The respective answers, yes and no, came quickly. "Battle of Gods" was a fan-pleasing hit, and a follow-up came in the form of the recently released "Resurrection F.”
So after two movies in two years, is Toriyama ready for a break? Nope, he’s ready for more, but this time not in theaters, as "Dragon Ball" is returning to TV this summer with a brand-new anime series.
While the manga remained "Dragon Ball" for all 11 years it was in serialization, its anime adaptation have gone by a number of names. Starting off as plain old "Dragon Ball" in 1986, the anime switched its title to "Dragon Ball Z" before reaching the peak of its popularity. Later came the retouched "Dragon Ball Kai," a leaner, cleaner version of the Z portion of the "Dragon Ball" anime library.
The new series, for which visuals are yet to be released, will be called "Dragon Ball Super" in both English and Japanese, although written with the kanji character 超 (pronounced "cho" and meaning “super”).

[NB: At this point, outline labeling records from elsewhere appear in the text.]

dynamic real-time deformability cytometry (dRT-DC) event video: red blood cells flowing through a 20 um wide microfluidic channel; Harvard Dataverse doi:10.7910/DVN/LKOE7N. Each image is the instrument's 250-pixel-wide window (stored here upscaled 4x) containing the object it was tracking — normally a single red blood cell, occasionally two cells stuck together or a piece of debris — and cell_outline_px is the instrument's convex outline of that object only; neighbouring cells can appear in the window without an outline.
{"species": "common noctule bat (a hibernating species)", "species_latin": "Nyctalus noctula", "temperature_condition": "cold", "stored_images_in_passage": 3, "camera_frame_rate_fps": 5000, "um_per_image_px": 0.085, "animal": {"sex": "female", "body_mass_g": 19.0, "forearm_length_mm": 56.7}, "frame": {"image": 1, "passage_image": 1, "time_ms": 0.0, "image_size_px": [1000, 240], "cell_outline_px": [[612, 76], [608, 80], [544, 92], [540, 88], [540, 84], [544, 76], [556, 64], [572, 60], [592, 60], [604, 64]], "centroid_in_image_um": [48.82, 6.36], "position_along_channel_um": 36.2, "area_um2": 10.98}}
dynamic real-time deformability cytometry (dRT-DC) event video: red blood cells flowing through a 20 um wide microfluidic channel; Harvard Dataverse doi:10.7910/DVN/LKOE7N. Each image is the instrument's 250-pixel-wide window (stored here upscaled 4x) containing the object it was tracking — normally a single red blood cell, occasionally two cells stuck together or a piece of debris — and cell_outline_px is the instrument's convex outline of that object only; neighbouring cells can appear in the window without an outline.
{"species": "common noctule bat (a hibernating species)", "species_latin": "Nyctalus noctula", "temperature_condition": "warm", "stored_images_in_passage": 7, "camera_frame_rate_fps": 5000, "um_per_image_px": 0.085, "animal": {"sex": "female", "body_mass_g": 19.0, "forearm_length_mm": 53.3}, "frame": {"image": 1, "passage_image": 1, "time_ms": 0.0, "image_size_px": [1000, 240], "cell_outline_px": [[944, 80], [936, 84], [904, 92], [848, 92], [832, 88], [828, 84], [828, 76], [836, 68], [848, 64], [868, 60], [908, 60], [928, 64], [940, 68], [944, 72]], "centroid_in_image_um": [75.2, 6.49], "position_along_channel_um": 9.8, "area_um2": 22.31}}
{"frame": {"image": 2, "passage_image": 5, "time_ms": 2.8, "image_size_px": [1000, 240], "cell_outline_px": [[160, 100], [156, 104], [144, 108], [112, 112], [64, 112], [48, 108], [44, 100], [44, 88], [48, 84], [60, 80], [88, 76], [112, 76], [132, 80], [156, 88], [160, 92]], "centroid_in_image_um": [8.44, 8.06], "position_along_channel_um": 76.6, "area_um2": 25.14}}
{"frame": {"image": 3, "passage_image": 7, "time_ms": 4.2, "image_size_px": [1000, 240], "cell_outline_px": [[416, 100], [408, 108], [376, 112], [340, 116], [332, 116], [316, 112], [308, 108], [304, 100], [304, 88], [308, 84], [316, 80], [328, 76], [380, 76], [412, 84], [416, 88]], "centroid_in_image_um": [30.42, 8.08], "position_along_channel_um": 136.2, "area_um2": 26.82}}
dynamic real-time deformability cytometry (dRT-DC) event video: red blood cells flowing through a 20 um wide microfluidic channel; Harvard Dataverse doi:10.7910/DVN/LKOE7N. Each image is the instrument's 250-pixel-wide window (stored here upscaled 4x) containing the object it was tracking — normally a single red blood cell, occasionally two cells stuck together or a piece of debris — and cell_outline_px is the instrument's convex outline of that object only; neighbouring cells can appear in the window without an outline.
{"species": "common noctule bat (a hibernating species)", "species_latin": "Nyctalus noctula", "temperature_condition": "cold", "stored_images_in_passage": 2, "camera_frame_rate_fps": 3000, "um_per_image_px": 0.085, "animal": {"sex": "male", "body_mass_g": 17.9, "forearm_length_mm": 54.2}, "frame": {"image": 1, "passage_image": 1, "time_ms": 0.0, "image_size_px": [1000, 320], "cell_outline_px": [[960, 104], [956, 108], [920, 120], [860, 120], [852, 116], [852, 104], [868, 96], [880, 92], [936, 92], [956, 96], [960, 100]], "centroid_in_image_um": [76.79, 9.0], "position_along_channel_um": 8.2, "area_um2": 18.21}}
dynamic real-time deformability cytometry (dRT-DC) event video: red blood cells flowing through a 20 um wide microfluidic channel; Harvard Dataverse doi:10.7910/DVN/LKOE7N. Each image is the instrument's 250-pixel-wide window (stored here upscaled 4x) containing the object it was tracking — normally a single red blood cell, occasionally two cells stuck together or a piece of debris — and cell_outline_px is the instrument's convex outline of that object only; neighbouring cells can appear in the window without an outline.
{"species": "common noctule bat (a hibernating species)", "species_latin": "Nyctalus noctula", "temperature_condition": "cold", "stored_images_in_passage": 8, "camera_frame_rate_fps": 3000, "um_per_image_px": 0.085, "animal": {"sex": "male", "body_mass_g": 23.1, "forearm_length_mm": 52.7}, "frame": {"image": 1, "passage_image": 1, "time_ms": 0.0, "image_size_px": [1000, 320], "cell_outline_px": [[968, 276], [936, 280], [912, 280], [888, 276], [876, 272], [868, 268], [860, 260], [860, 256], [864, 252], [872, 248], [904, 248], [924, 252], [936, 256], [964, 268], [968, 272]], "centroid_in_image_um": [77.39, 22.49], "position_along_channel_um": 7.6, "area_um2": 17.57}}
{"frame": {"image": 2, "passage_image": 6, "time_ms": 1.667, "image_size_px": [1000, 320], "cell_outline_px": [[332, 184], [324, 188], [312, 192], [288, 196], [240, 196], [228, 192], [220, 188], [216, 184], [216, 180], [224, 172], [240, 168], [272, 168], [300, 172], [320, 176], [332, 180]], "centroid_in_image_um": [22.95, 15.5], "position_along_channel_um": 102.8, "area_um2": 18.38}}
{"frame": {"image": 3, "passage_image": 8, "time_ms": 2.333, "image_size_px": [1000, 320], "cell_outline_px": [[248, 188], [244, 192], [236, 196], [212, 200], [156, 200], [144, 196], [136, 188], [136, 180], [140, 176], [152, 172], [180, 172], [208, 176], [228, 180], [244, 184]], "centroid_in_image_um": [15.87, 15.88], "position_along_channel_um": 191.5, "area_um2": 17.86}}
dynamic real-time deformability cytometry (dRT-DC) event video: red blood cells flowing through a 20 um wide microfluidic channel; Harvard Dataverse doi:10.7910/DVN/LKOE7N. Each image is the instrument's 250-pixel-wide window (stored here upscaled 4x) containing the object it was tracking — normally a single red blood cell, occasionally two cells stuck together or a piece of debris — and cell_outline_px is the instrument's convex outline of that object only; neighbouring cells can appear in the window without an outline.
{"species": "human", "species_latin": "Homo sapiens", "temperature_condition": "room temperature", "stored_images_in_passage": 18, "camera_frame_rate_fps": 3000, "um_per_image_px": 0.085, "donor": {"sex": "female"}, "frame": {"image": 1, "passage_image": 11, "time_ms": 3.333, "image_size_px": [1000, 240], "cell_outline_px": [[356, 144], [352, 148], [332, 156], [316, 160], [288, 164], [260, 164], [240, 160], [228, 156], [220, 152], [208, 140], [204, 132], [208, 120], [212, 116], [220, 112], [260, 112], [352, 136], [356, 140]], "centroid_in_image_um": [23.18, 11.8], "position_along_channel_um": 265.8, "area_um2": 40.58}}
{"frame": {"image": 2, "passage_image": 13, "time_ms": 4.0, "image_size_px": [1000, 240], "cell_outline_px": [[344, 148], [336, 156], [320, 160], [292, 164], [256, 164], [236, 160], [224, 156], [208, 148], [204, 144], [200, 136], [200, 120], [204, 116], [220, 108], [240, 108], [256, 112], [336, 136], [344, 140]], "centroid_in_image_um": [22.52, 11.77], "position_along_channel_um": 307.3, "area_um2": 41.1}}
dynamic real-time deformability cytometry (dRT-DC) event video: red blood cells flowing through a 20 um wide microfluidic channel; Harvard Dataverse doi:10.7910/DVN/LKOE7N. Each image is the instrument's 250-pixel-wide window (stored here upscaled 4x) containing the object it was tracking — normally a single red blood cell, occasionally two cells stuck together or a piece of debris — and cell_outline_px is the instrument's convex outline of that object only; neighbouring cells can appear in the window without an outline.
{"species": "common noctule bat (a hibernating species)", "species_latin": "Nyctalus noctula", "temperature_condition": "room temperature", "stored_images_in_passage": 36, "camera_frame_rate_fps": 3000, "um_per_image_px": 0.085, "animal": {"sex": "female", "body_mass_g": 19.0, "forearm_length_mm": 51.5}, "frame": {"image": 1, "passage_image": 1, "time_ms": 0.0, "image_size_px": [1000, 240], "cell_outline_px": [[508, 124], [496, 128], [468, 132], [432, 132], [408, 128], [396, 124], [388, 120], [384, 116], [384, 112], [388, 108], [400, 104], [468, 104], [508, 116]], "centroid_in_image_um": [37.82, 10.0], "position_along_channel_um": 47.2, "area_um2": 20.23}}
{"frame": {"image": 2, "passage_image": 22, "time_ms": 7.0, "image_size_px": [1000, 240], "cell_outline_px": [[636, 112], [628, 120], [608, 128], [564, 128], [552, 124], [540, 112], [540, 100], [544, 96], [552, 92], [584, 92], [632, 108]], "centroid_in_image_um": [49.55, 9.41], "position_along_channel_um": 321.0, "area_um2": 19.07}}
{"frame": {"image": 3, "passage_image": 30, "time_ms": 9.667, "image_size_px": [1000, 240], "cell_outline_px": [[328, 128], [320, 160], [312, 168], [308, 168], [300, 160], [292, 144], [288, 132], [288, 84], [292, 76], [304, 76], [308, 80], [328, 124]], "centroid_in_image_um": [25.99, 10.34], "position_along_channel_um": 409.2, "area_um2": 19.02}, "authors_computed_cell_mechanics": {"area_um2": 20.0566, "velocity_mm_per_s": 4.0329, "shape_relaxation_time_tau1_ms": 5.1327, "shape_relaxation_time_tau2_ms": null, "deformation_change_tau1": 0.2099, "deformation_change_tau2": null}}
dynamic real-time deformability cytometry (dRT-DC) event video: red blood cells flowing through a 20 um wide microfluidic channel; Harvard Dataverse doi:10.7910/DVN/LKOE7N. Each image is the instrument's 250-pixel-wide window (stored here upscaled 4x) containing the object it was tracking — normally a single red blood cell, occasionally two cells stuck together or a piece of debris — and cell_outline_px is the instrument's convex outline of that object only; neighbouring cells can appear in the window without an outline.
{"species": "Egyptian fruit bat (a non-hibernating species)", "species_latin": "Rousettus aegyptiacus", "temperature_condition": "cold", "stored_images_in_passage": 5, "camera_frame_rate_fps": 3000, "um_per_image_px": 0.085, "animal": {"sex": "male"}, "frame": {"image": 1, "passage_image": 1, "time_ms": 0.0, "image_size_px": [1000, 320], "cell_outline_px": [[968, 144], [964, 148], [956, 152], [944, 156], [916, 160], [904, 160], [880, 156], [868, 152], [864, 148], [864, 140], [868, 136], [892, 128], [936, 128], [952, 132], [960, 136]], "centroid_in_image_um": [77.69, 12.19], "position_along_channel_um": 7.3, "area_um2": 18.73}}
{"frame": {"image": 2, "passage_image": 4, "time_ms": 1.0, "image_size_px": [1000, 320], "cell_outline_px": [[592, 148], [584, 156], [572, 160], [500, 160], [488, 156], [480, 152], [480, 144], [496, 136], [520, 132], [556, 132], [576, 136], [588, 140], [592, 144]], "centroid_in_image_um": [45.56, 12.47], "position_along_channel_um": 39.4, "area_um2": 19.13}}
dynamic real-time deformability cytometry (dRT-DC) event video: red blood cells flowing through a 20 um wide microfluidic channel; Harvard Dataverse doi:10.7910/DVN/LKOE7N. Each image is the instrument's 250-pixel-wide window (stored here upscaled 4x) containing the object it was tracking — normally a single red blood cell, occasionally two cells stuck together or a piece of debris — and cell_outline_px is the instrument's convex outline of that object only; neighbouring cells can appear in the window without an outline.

Unlike the lengthy period between the announcement and premiere of "Sailor Moon Crystal," we won’t have long to wait for the first episode of "Dragon Ball Super," since it’s scheduled to start airing in July on Sunday nights at 9 p.m. on Fuji Television, the ancestral home of "Dragon Ball" on Japanese broadcast TV.
And just in case you’re worried that this is another "Dragon Ball GT"-like attempt to milk the "Dragon Ball" name for all it’s worth, you can rest easy knowing that Toriyama himself is handling story planning for the new series, which is set following the end of protagonist Goku’s battle with the villainous Majin Buu. Fuji TV producer Osamu Nosaki has already read the plot penned by Toriyama, calling it “the stuff of dreams” and telling fans they might be seeing Goku and pals take on an enemy even stronger than Buu or the ever-popular Frieza.
As much as we’d like to praise the 60-year-old Toriyama as “tireless” for continuing to work on his masterpiece at an age when most people would be thinking about retiring, the description seems even more fitting for voice actress Masako Nozawa, who will turn 79 this October. Nozawa isn’t passing the torch to anyone else for "Dragon Ball Super," as she’ll once again be voicing Goku as well as his sons Gohan and Goten.
“I’ve said the word ‘super’ countless times in commercials, games, and such,” mused Nozawa. “But nothing has felt as good as being able to say ‘Dragon Ball Super’ is starting.”
For all the rest of us, that feels pretty good to hear, too.